Memory Lane is a new series of blog posts about having fun tinkering with various games in ways the developers didn’t intend, primarily through the use of memory editors but also through exploiting other interesting mechanics.
In simple terms, memory editing follows a loop of examining the state of something in memory, changing something, then examining that state again. The aim is usually to pinpoint a particular value stored in memory – so that you can change it.
As an example, imagine you’ve got $3410 of in-game currency and you’d like to have more. However, in this example there are dozens (or even hundreds or thousands) of regions of memory that have some variation of “3410” in them, so simply searching for that number directly doesn’t work.
Instead, you can search for all regions of memory that have “3410” in them, and store that list. Then, you can spend or gain some currency to change the number – and go back and search through the list you stored earlier. Suddenly the number of potential matches shrinks dramatically.
Repeat the process a few times and you’ll probably find what you’re after. Once you’ve pinpointed a specific memory address, you can then change its contents as needed.
If you’re familiar with tools like the GameShark and Game Genie, they work on a similar principle. They are essentially just memory editors. When you use GameShark or Game Genie “codes” in most cases you are actually just picking a region of memory and changing the values stored within it. Codes that require multiple lines are making multiple edits.
“Finding” GameShark codes involves examining the memory structure of a game, whether directly (by examining the code) or indirectly (making changes and then examining state, as described earlier). This is much easier to do with older game consoles, where the memory layout is consistent.
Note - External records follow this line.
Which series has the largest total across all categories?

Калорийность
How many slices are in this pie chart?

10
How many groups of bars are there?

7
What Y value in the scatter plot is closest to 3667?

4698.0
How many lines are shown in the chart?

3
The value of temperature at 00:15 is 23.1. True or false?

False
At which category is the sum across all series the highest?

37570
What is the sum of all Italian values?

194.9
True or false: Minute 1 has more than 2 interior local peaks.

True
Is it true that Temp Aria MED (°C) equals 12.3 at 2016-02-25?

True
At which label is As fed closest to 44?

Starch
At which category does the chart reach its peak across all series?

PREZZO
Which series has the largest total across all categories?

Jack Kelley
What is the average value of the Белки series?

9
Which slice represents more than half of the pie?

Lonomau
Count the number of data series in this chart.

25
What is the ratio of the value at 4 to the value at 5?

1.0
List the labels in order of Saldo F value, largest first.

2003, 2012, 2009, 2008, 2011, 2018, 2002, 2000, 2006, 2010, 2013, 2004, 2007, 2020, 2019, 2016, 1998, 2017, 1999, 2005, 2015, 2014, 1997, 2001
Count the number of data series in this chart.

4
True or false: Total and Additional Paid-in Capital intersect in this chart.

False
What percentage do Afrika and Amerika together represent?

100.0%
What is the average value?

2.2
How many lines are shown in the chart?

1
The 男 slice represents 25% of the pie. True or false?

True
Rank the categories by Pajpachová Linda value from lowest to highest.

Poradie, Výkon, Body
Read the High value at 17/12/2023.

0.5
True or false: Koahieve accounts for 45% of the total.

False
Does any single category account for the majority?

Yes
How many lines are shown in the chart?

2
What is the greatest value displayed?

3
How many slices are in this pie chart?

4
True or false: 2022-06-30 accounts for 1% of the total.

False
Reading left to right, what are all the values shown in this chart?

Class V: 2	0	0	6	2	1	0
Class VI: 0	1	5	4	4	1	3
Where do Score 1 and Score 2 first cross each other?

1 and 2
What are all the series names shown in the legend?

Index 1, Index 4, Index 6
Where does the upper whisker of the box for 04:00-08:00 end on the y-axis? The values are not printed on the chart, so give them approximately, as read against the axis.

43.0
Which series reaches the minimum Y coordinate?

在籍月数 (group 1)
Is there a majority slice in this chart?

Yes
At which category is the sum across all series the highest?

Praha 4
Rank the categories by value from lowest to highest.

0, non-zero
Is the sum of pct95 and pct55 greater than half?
I will be using a memory editor for Android called GameGuardian, but I will stop short of recommending it – or any other particular tool, for that matter. It’s very easy to end up in trouble when working with apps that live outside of the Google Play Store, and particular caution should be taken when dealing with apps that need root access such as memory editors. Caveat emptor and all that jazz.
We’ll mostly be focusing on single-player games for a number of reasons. Most importantly, cheating in multiplayer games is stupid unless you’re playing with people that are also cheating (or at the very least are okay with you cheating). Secondly, in most cases it’s harder to cheat in multiplayer games and overall a lot less rewarding.
My weapon of choice for Memory Lane is the Xiaomi Mi Pad 4, running the Pixel Experience custom firmware. It’s modified with the usual stuff – such as Magisk – to allow me root access and other niceties such as having relatively up-to-date security patches compared with the original firmware.
It does currently pass SafetyNet, which is Google’s framework for detecting modified devices. I don’t expect that to last, but it’s handy for now - it’s very convenient to have access to Netflix and Stan and some games require SafetyNet to work (or more precisely, will refuse to start on a device that fails the SafetyNet checks).
I’ve got a few ideas for material for the series – plenty of games that are vulnerable to being poked by memory editors and other exploits. One interesting aspect of game hacking I’d like to explore in this series comes in the form of cheat protection – game developers battling potential cheaters by making it harder to successfully perform editing and other hacks. This can take many forms.
One of my favourite things to do is to find ways around that protection, or things the developer simply didn’t think of. Who knows – maybe if this series gets popular enough, the developers will learn from these posts and patch things up further.
The first proper post of the series is coming soon and will explore the game “Hill Climb Racing”.